* Task list:
1/ Answer these questions using the profile of The Mystery Hour:
(a) Who wrote the profile?
(b) How many days away is show day?
(c) What topic does Sarah Jenkins's rant cover?
2/ Repeat the passage of the profile of The Mystery Hour that begins at the words "By Evan Greenberg" and stops after "and more jokey.".
3/ Say whether each statement agrees with the profile of The Mystery Hour. Answer yes or no, and quote the deciding words.
(a) The Mystery Hour is one of several local late-night talk shows of its kind.
(b) Chad Harris's rant is about credit card chips.
(c) The writers work in a side room of Houghton's Springfield home.

━━━ Exercise text ━━━

Profiles
Behind the Scenes of The Mystery Hour
An inside look into how Jeff Houghton and his team make Springfield MO’s late-night talk show happen.
By Evan Greenberg
May 2019
It’s Tuesday of a The Mystery Hour show week for Jeff Houghton and his writers, and there’s a problem. They are tucked into a side room in his Springfield home working on cracking the flow of a segment for the 2018–2019 season premiere of The Mystery Hour, the local late-night talk show Houghton hosts and the only one of its kind. Show day is three days away, and there’s still work to be done. There’s a rhythm they want to hit, and it’s just not working. Each writer is scheduled to deliver a rant on a different topic—Sarah Jenkins has one on the ripeness of bananas; Chad Harris has a rant on credit card chips that escalates more than the others as he imagines a scenario in which he ends up in prison. Given their subject matter and sensibility, some rants are a bit punchier than others, some tighter and more jokey.

━━━ Given entries ━━━

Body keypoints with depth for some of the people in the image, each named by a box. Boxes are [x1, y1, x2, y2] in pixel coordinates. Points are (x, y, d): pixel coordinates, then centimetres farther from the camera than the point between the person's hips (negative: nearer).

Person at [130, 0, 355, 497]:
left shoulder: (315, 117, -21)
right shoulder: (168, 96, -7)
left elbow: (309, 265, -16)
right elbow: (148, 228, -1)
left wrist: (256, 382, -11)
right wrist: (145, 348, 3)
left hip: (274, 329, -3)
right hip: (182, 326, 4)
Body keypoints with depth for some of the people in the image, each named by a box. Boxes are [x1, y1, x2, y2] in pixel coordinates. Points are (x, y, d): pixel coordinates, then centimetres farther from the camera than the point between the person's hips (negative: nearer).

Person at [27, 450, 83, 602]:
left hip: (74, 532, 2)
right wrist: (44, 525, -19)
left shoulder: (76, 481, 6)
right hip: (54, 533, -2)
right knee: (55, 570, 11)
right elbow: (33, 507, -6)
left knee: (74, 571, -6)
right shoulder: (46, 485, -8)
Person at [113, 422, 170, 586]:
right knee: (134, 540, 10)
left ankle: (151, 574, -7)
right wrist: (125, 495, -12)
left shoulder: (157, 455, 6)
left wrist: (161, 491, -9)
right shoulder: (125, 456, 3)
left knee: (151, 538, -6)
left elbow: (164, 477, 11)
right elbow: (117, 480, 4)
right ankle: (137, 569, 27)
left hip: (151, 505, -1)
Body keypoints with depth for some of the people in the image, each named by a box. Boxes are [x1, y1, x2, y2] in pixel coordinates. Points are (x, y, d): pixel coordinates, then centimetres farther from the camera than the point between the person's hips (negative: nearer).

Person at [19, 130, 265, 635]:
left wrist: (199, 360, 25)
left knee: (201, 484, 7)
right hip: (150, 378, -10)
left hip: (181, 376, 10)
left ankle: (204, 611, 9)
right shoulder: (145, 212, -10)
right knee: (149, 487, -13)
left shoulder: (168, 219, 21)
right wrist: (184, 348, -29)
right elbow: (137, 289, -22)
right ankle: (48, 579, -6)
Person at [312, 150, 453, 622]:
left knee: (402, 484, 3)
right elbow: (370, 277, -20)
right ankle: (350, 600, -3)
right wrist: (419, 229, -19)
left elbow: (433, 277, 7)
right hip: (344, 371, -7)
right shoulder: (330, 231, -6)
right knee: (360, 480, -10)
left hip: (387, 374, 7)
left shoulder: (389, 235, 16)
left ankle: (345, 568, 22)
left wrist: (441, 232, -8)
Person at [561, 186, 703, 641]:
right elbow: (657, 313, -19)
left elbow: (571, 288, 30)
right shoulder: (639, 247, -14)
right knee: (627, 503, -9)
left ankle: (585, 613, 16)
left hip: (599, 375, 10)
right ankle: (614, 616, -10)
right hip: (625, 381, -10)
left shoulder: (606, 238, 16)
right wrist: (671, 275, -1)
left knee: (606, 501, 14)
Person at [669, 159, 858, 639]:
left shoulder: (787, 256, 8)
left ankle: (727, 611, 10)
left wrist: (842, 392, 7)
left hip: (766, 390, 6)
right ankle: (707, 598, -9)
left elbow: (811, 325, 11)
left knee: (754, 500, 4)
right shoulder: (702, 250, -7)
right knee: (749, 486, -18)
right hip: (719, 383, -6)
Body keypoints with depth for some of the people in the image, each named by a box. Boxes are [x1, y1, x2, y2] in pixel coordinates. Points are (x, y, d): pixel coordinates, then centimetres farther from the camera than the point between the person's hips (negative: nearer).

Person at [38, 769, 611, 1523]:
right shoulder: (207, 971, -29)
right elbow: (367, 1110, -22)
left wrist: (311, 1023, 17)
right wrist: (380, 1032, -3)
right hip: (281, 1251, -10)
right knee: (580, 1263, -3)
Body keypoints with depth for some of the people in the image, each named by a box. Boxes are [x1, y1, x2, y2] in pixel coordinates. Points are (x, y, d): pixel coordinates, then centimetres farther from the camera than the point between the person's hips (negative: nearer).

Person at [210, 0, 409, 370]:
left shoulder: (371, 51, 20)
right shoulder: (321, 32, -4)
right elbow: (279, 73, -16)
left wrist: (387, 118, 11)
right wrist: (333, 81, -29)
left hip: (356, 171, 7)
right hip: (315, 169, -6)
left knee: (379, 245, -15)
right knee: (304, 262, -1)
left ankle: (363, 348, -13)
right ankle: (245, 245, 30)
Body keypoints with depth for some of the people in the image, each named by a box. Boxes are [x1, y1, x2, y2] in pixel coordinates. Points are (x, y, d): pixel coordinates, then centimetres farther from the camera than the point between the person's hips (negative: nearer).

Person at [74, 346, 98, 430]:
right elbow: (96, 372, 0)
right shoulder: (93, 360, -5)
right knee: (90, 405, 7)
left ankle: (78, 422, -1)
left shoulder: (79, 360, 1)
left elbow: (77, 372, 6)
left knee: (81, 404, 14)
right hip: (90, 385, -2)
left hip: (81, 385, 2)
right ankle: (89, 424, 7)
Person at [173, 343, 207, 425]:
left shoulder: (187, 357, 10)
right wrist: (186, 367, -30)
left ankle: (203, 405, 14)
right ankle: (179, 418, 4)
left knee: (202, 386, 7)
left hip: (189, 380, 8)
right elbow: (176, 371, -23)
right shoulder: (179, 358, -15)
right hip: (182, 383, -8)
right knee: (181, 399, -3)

━━━

* Solutions to the problems:
1/
(a) Evan Greenberg
(b) Three days
(c) The ripeness of bananas

2/
By Evan Greenberg
May 2019
It’s Tuesday of a The Mystery Hour show week for Jeff Houghton and his writers, and there’s a problem. They are tucked into a side room in his Springfield home working on cracking the flow of a segment for the 2018–2019 season premiere of The Mystery Hour, the local late-night talk show Houghton hosts and the only one of its kind. Show day is three days away, and there’s still work to be done. There’s a rhythm they want to hit, and it’s just not working. Each writer is scheduled to deliver a rant on a different topic—Sarah Jenkins has one on the ripeness of bananas; Chad Harris has a rant on credit card chips that escalates more than the others as he imagines a scenario in which he ends up in prison. Given their subject matter and sensibility, some rants are a bit punchier than others, some tighter and more jokey.

3/
(a) No: "the only one of its kind"
(b) Yes: "Chad Harris has a rant on credit card chips"
(c) Yes: "They are tucked into a side room in his Springfield home"